O estranho se aproximou ainda mais, invadindo meu espaço pessoal com uma autoridade que me fez querer recuar e, ao mesmo tempo, ficar exatamente onde estava para ver o que aconteceria. A energia dele era magnética, uma força gravitacional escura.

— Uma pena — ele murmurou, os olhos cinzentos descendo para a minha boca e depois voltando para os meus olhos, prendendo-me ali. — Desperdiçar uma obra-prima com alguém que não sabe avaliar o preço.

— Eu não estava à venda — retruquei, mas a minha voz tremeu. Pela primeira vez na noite, eu não me senti como uma fraude. Eu me senti exposta.

— Tudo está à venda, senhorita. — O sorriso dele se aprofundou, revelando dentes brancos e afiados. — É apenas uma questão de moeda.

Ele inclinou a cabeça, analisando-me.

— Porque eu... — ele disse, e a voz dele caiu uma oitava, vibrando direto no meu centro — ...sou o único homem nesta sala que teria interesse em comprar os dois.

A insinuação pairou entre nós, pesada, elétrica e inegável. A arte e o corpo. A alma e a carne.

Minha boca secou. Eu deveria correr. Meu instinto de sobrevivência, afiado nas ruas de São Paulo, estava gritando que aquele homem era um perigo de nível catastrófico. Ele não era um sapo como o Bastos. Ele era o leão que comia o sapo.

— Quem... — engoli em seco, tentando recuperar minha voz. — Quem é você?

Ele não respondeu imediatamente. Ele deixou a pergunta assentar, saboreando o meu desconforto. Ele tirou um lenço de seda do bolso — um quadrado de tecido imaculado — e limpou uma gota de champanhe da lapela, sem nunca quebrar o contato visual.

— Eu sou Peter Blackwood.

Ele disse o nome não como uma apresentação, mas como um fato imutável da natureza. Como dizer "Eu sou a Gravidade".

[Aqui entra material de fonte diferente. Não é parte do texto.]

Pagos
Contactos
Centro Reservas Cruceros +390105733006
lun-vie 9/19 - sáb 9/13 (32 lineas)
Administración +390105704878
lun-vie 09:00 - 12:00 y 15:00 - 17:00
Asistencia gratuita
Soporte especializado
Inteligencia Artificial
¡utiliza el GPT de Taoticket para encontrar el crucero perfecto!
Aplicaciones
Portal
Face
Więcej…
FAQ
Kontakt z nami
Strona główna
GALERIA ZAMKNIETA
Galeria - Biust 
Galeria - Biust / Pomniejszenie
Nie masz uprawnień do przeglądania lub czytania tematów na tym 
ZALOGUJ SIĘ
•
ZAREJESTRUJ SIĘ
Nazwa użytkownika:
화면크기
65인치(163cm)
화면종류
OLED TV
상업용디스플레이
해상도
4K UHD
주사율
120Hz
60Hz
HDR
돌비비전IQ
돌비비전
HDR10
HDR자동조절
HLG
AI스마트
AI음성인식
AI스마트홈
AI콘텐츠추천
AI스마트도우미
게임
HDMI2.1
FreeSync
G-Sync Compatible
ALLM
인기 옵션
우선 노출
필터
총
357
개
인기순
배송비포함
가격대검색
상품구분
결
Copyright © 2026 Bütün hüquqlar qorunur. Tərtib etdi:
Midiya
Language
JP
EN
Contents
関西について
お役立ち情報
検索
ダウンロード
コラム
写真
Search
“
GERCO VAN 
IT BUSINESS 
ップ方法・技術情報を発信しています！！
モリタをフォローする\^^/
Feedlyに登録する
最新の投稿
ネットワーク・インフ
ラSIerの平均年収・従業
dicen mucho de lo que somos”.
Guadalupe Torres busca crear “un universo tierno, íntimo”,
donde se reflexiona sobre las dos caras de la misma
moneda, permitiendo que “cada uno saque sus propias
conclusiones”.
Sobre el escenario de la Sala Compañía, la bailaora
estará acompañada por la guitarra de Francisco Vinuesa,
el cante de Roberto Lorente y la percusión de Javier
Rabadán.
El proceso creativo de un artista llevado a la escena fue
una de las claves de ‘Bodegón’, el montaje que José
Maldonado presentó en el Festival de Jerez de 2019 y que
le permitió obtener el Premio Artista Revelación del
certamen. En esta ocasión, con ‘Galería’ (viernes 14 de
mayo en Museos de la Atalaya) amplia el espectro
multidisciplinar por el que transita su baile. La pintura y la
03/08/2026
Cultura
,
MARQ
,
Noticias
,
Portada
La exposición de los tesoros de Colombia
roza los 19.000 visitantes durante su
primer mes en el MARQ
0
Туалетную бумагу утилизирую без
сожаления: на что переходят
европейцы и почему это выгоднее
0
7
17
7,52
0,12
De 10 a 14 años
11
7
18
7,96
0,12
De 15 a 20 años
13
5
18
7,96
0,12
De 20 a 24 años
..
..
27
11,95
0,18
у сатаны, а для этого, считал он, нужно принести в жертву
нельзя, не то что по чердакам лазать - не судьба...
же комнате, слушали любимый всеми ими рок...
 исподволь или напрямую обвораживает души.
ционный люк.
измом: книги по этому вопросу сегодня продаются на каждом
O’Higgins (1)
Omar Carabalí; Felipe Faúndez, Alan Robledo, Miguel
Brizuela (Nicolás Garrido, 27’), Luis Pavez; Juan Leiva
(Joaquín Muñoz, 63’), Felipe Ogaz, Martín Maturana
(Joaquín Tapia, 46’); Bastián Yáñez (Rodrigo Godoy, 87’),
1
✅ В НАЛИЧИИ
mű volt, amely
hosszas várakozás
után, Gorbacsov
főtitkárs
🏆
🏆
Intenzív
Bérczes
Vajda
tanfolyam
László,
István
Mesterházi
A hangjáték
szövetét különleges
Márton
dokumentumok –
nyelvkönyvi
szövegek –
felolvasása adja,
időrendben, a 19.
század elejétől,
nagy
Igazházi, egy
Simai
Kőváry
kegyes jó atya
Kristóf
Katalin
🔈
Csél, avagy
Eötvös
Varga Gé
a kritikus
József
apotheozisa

Eu conhecia aquele nome. Todo mundo conhecia. Bancos. Prédios. O dono de metade da cidade. O homem que vivia nas sombras e movia o mundo com a ponta dos dedos.

O choque me paralisou.

Ele guardou o lenço. E então, ele se inclinou, invadindo minha zona de segurança, a boca roçando a concha da minha orelha.

— E você... — ele sussurrou, e o som do meu nome na boca dele foi como uma carícia proibida. — ...é Alice Vitali.

Eu me afastei bruscamente, batendo as costas em uma coluna de mármore.

— Como você sabe meu nome? — A pergunta saiu estrangulada.

Peter Blackwood sorriu. E pela primeira vez, eu vi a escuridão real naqueles olhos de tempestade.

— Alice... — ele disse, suave e letal. — Você não faz ideia de há quanto tempo eu estou esperando você esbarrar em mim.